When you are new to decluttering, do it is two steps: wait for a while before you are absolutely sure you want to throw something away. While you are going through your old belongings, divide everything into three piles: “keep”, “throw/donate” and “maybe”. Everything you are not sure about, keep in the “maybe” pile. 

After you’ve gone through the whole pile and you have things you are sure you want to give away, do so first. When you have finished with the sorting, the donating and the removal of things you don’t need, you’ll have more space in your home. Based on the space available, you’ll know what to do with the things you have in the “maybe” pile. You can keep them to declutter later if you have the space available, or you can spend more time thinking about whether you really want them or not. 

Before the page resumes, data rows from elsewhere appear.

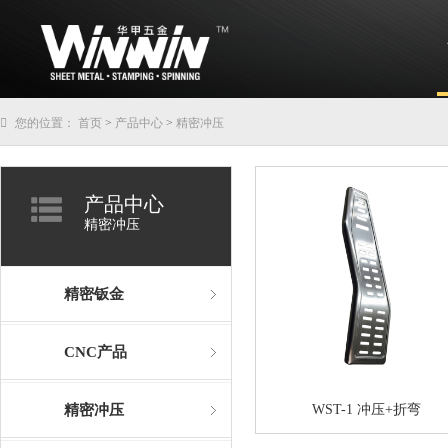
您的位置：
首页
>
产品中心
>
精密冲压
产品中心
精密冲压
精密钣金
CNC产品
精密冲压
WST-1 冲压+折弯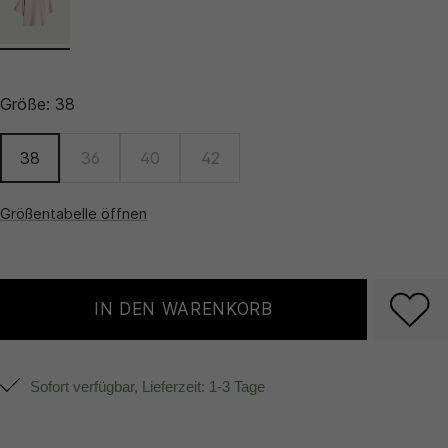
Größe:
38
38
36
40
42
Größentabelle öffnen
IN DEN WARENKORB
Sofort verfügbar, Lieferzeit: 1-3 Tage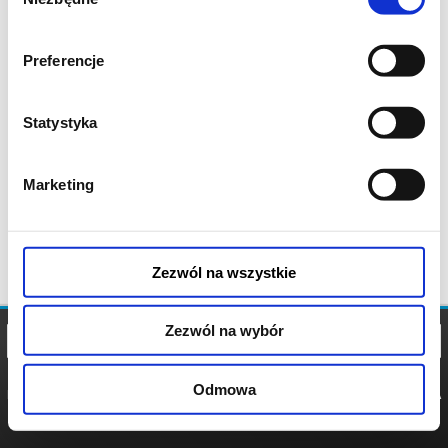
zgody
Preferencje
Statystyka
Marketing
Zezwól na wszystkie
Zezwól na wybór
Odmowa
REGULAMIN
POLITYKA
POLITYKA
COOKIES
PRYWATNOŚCI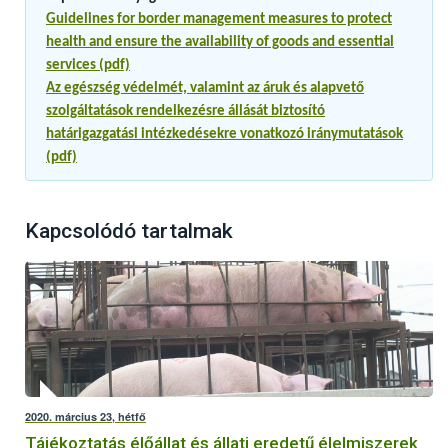
Guidelines for border management measures to protect
health and ensure the availability of goods and essential
services (pdf)
Az egészség védelmét, valamint az áruk és alapvető
szolgáltatások rendelkezésre állását biztosító
határigazgatási intézkedésekre vonatkozó iránymutatások
(pdf)
Kapcsolódó tartalmak
2020. március 23, hétfő
Tájékoztatás élőállat és állati eredetű élelmiszerek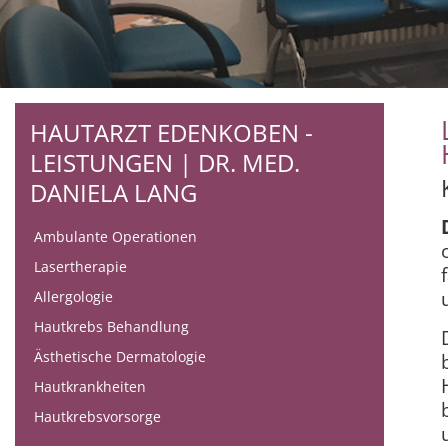
HAUTARZT EDENKOBEN -
LEISTUNGEN | DR. MED.
DANIELA LANG
Ambulante Operationen
Lasertherapie
Allergologie
Hautkrebs Behandlung
Ästhetische Dermatologie
Hautkrankheiten
Hautkrebsvorsorge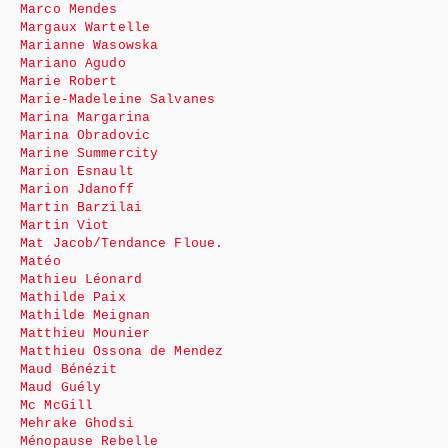
Marco Mendes
Margaux Wartelle
Marianne Wasowska
Mariano Agudo
Marie Robert
Marie-Madeleine Salvanes
Marina Margarina
Marina Obradovic
Marine Summercity
Marion Esnault
Marion Jdanoff
Martin Barzilai
Martin Viot
Mat Jacob/Tendance Floue.
Matéo
Mathieu Léonard
Mathilde Paix
Mathilde Meignan
Matthieu Mounier
Matthieu Ossona de Mendez
Maud Bénézit
Maud Guély
Mc McGill
Mehrake Ghodsi
Ménopause Rebelle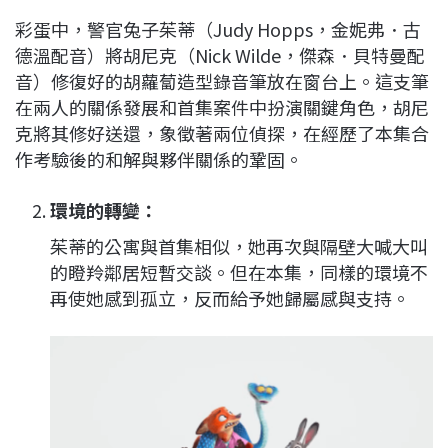
彩蛋中，警官兔子茱蒂（Judy Hopps，金妮弗．古
德溫配音）將胡尼克（Nick Wilde，傑森．貝特曼配
音）修復好的胡蘿蔔造型錄音筆放在窗台上。這支筆
在兩人的關係發展和首集案件中扮演關鍵角色，胡尼
克將其修好送還，象徵著兩位偵探，在經歷了本集合
作考驗後的和解與夥伴關係的鞏固。
環境的轉變：
茱蒂的公寓與首集相似，她再次與隔壁大喊大叫
的瞪羚鄰居短暫交談。但在本集，同樣的環境不
再使她感到孤立，反而給予她歸屬感與支持。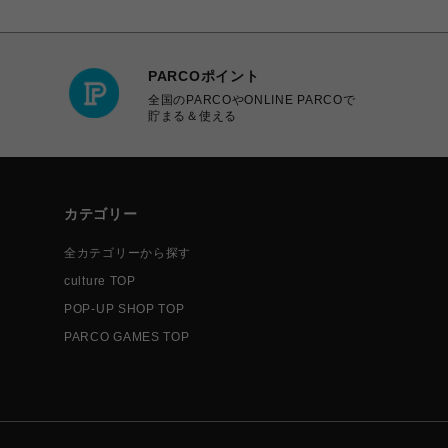
PARCOポイント
全国のPARCOやONLINE PARCOで
貯まる＆使える
カテゴリー
全カテゴリーから探す
culture TOP
POP-UP SHOP TOP
PARCO GAMES TOP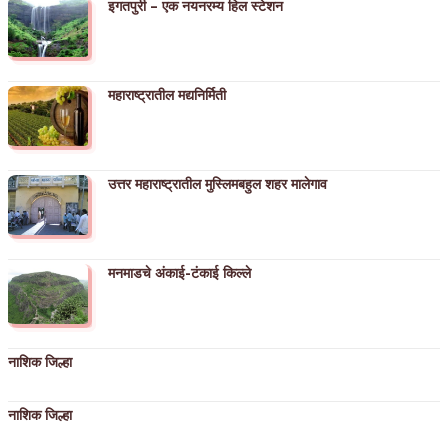
इगतपुरी – एक नयनरम्य हिल स्टेशन
महाराष्ट्रातील मद्यनिर्मिती
उत्तर महाराष्ट्रातील मुस्लिमबहुल शहर मालेगाव
मनमाडचे अंकाई-टंकाई किल्ले
नाशिक जिल्हा
नाशिक जिल्हा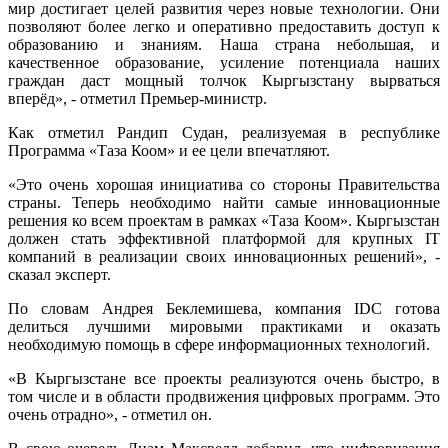
мир достигает целей развития через новые технологии. Они
позволяют более легко и оперативно предоставить доступ к
образованию и знаниям. Наша страна небольшая, и
качественное образование, усиление потенциала наших
граждан даст мощный толчок Кыргызстану вырваться
вперёд», - отметил Премьер-министр.
Как отметил Рандип Судан, реализуемая в республике
Программа «Таза Коом» и ее цели впечатляют.
«Это очень хорошая инициатива со стороны Правительства
страны. Теперь необходимо найти самые инновационные
решения ко всем проектам в рамках «Таза Коом». Кыргызстан
должен стать эффективной платформой для крупных IT
компаний в реализации своих инновационных решений», -
сказал эксперт.
По словам Андрея Беклемишева, компания IDC готова
делиться лучшими мировыми практиками и оказать
необходимую помощь в сфере информационных технологий.
«В Кыргызстане все проекты реализуются очень быстро, в
том числе и в области продвижения цифровых программ. Это
очень отрадно», - отметил он.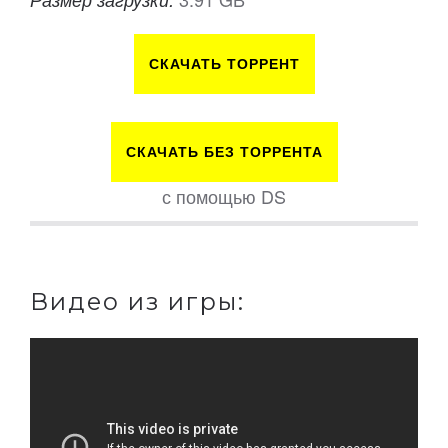
СКАЧАТЬ ТОРРЕНТ
СКАЧАТЬ БЕЗ ТОРРЕНТА
с помощью DS
Видео из игры: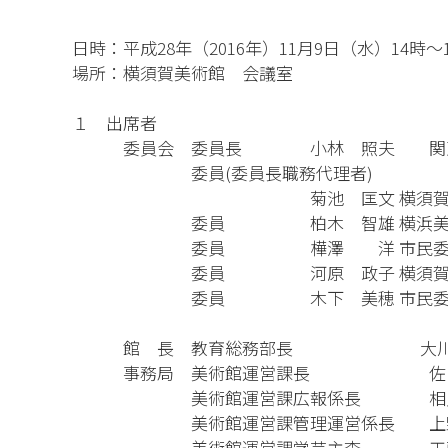
日時：平成28年（2016年）11月9日（水）14時
場所：横須賀美術館 会議室
１ 出席者
委員会 委員長 小林 照夫 関東学
委員(委員長職務代理者)
菊池 匡文 横須賀商工会
委員 柏木 智雄 横浜美術
委員 樺澤 洋 市民委
委員 河原 政子 横須賀市立小
委員 木下 美穂 市民委
館 長 教育総務部長 大川原
事務局 美術館運営課長 佐々
美術館運営課広報係長 相良
美術館運営課管理運営係長 上野
美術館運営課学芸主査 工藤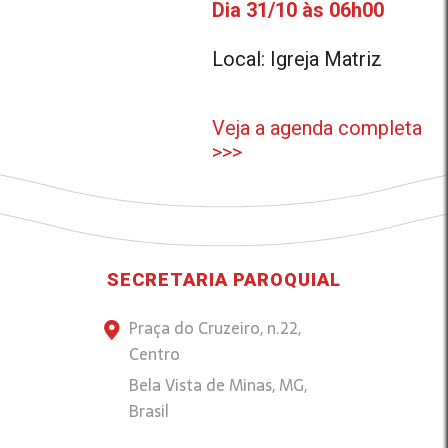
Dia 31/10 às 06h00
Local: Igreja Matriz
Veja a agenda completa
>>>
SECRETARIA PAROQUIAL
Praça do Cruzeiro, n.22,
Centro
Bela Vista de Minas, MG,
Brasil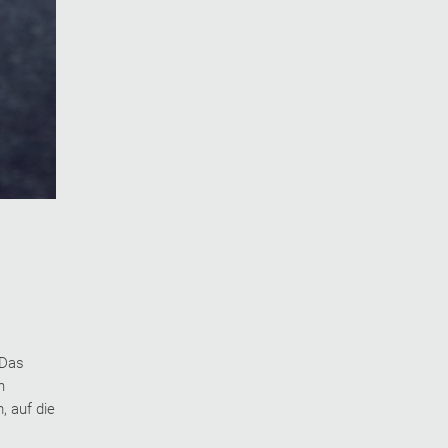
 Das
n
, auf die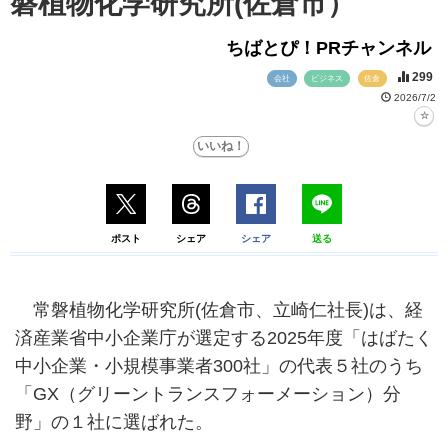
磐植物化学研究所(佐倉市）
ちばとぴ！PRチャンネル
299
会社
ビジネス
佐倉
2026/7/2
ポスト
シェア
シェア
送る
常磐植物化学研究所(佐倉市、立崎仁社長)は、経
済産業省中小企業庁が選定する2025年度「はばたく
中小企業・小規模事業者300社」の代表５社のうち
「GX（グリーントランスフォーメーション）分
野」の１社に選ばれた。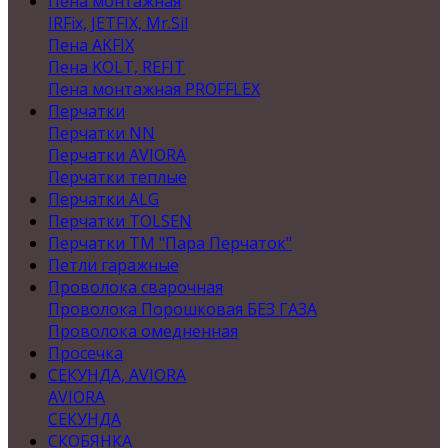
Пена монтажная
IRFix, JETFIX, Mr.Sil
Пена AKFIX
Пена KOLT, REFIT
Пена монтажная PROFFLEX
Перчатки
Перчатки NN
Перчатки AVIORA
Перчатки теплые
Перчатки ALG
Перчатки TOLSEN
Перчатки ТМ "Пара Перчаток"
Петли гаражные
Проволока сварочная
Проволока Порошковая БЕЗ ГАЗА
Проволока омедненная
Просечка
СЕКУНДА, AVIORA
AVIORA
СЕКУНДА
СКОБЯНКА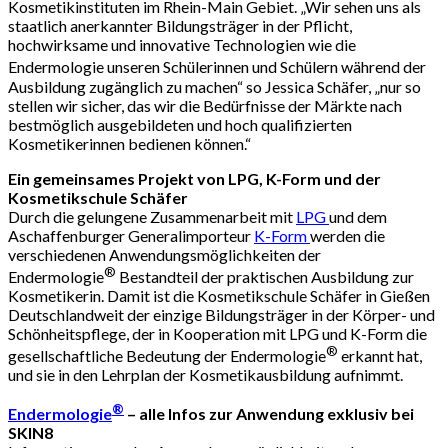
Kosmetikinstituten im Rhein-Main Gebiet. „Wir sehen uns als
staatlich anerkannter Bildungsträger in der Pflicht,
hochwirksame und innovative Technologien wie die
Endermologie
unseren Schülerinnen und Schülern während der
Ausbildung zugänglich zu machen“ so Jessica Schäfer, „nur so
stellen wir sicher, das wir die Bedürfnisse der Märkte nach
bestmöglich ausgebildeten und hoch qualifizierten
Kosmetikerinnen bedienen können.“
Ein gemeinsames Projekt von LPG, K-Form und der
Kosmetikschule Schäfer
Durch die gelungene Zusammenarbeit mit
LPG
und dem
Aschaffenburger Generalimporteur
K-Form
werden die
verschiedenen Anwendungsmöglichkeiten der
®
Endermologie
Bestandteil der praktischen Ausbildung zur
Kosmetikerin. Damit ist die Kosmetikschule Schäfer in Gießen
Deutschlandweit der einzige Bildungsträger in der Körper- und
Schönheitspflege, der in Kooperation mit LPG und K-Form die
®
gesellschaftliche Bedeutung der Endermologie
erkannt hat,
und sie in den Lehrplan der Kosmetikausbildung aufnimmt.
®
Endermologie
– alle Infos zur Anwendung exklusiv bei
SKIN8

It’s not easy for some people to throw away something they’ve bought with their own money, even when they don’t need them or when they have exhausted its use. However, never giving away anything with result in a hoarding problem that can soon turn into something very serious. If you have trouble with letting things go, what you need is the right guideline that can help you in the process. Only when you can learn to let go of things, possessions and belongings you don’t need, you can learn to live a simple life.